→ **Task to complete**
Copy out the lines of the listing exactly as they appear, from the line containing "Rage de dent : comment" down to the line containing "Thành tích nhà trường", including both of those lines. Leave the pictures out of your answer.

(Stored items)
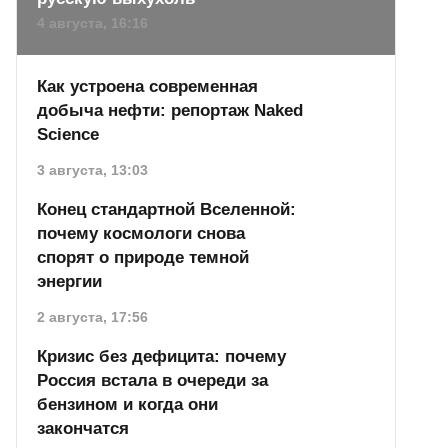
4 августа, 16:16
Как устроена современная
добыча нефти: репортаж Naked
Science
3 августа, 13:03
Конец стандартной Вселенной:
почему космологи снова
спорят о природе темной
энергии
2 августа, 17:56
Кризис без дефицита: почему
Россия встала в очереди за
бензином и когда они
закончатся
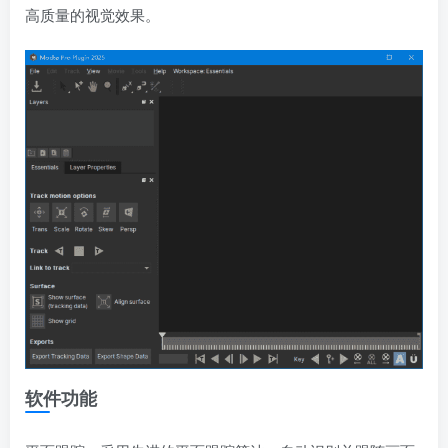
高质量的视觉效果。
软件功能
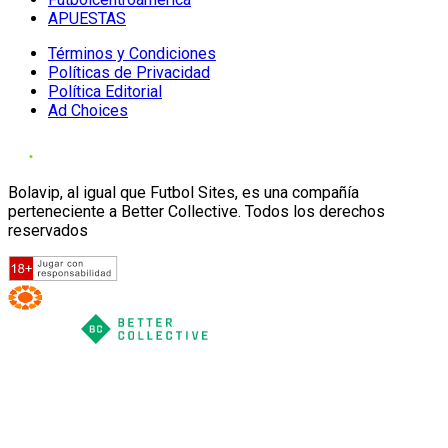
APUESTAS
Términos y Condiciones
Políticas de Privacidad
Política Editorial
Ad Choices
Bolavip, al igual que Futbol Sites, es una compañía
perteneciente a Better Collective. Todos los derechos
reservados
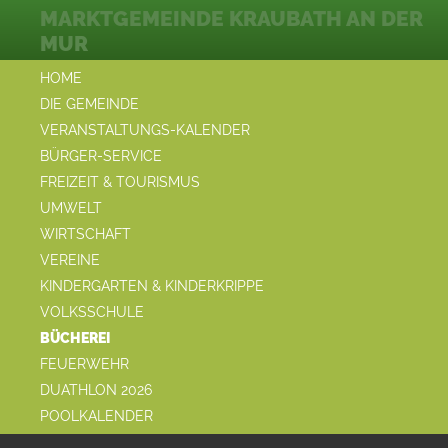
MARKTGEMEINDE KRAUBATH AN DER
MUR
HOME
DIE GEMEINDE
VERANSTALTUNGS-KALENDER
BÜRGER-SERVICE
FREIZEIT & TOURISMUS
UMWELT
WIRTSCHAFT
VEREINE
KINDERGARTEN & KINDERKRIPPE
VOLKSSCHULE
BÜCHEREI
FEUERWEHR
DUATHLON 2026
POOLKALENDER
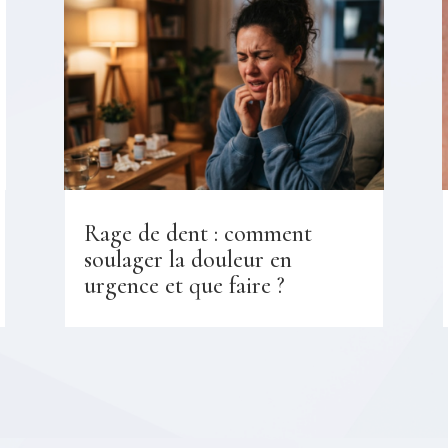
Rage de dent : comment
soulager la douleur en
urgence et que faire ?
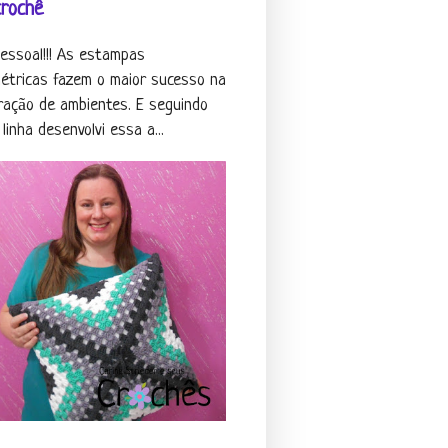
crochê
pessoal!!! As estampas
étricas fazem o maior sucesso na
ração de ambientes. E seguindo
linha desenvolvi essa a...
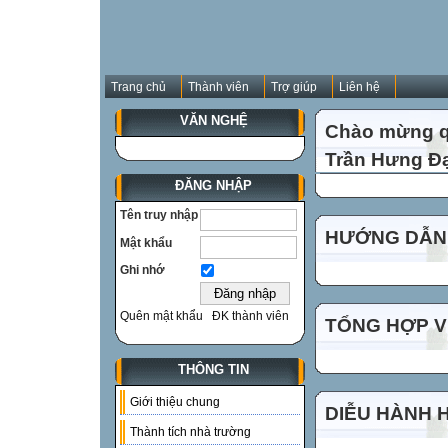
Trang chủ
Thành viên
Trợ giúp
Liên hệ
VĂN NGHỆ
Chào mừng qu
Trần Hưng Đạ
ĐĂNG NHẬP
Tên truy nhập
HƯỚNG DẪN 
Mật khẩu
Ghi nhớ
Quên mật khẩu
ĐK thành viên
TỔNG HỢP VI
THÔNG TIN
Giới thiệu chung
DIỄU HÀNH 
Thành tích nhà trường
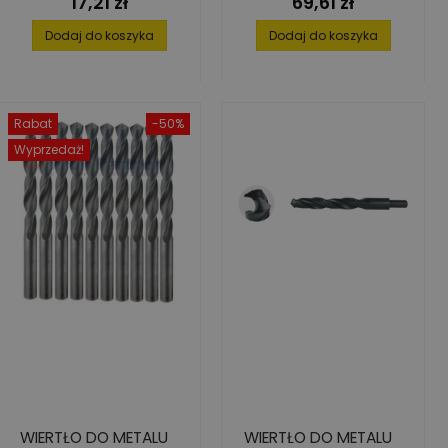
17,21 zł
69,61 zł
Cena
Cena
Dodaj do koszyka
Dodaj do koszyka
Rabat
-50%
Wyprzedaż!
WIERTŁO DO METALU
WIERTŁO DO METALU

→ **Response to this exercise**
Rage de dent : comment
soulager la douleur en
urgence et que faire ?
crochê
pessoal!!! As estampas
étricas fazem o maior sucesso na
ração de ambientes. E seguindo
linha desenvolvi essa a...
Trang chủ
Thành viên
Trợ giúp
Liên hệ
VĂN NGHỆ
Chào mừng qu
Trần Hưng Đạ
ĐĂNG NHẬP
Tên truy nhập
HƯỚNG DẪN 
Mật khẩu
Ghi nhớ
Quên mật khẩu
ĐK thành viên
TỔNG HỢP VI
THÔNG TIN
Giới thiệu chung
DIỄU HÀNH 
Thành tích nhà trường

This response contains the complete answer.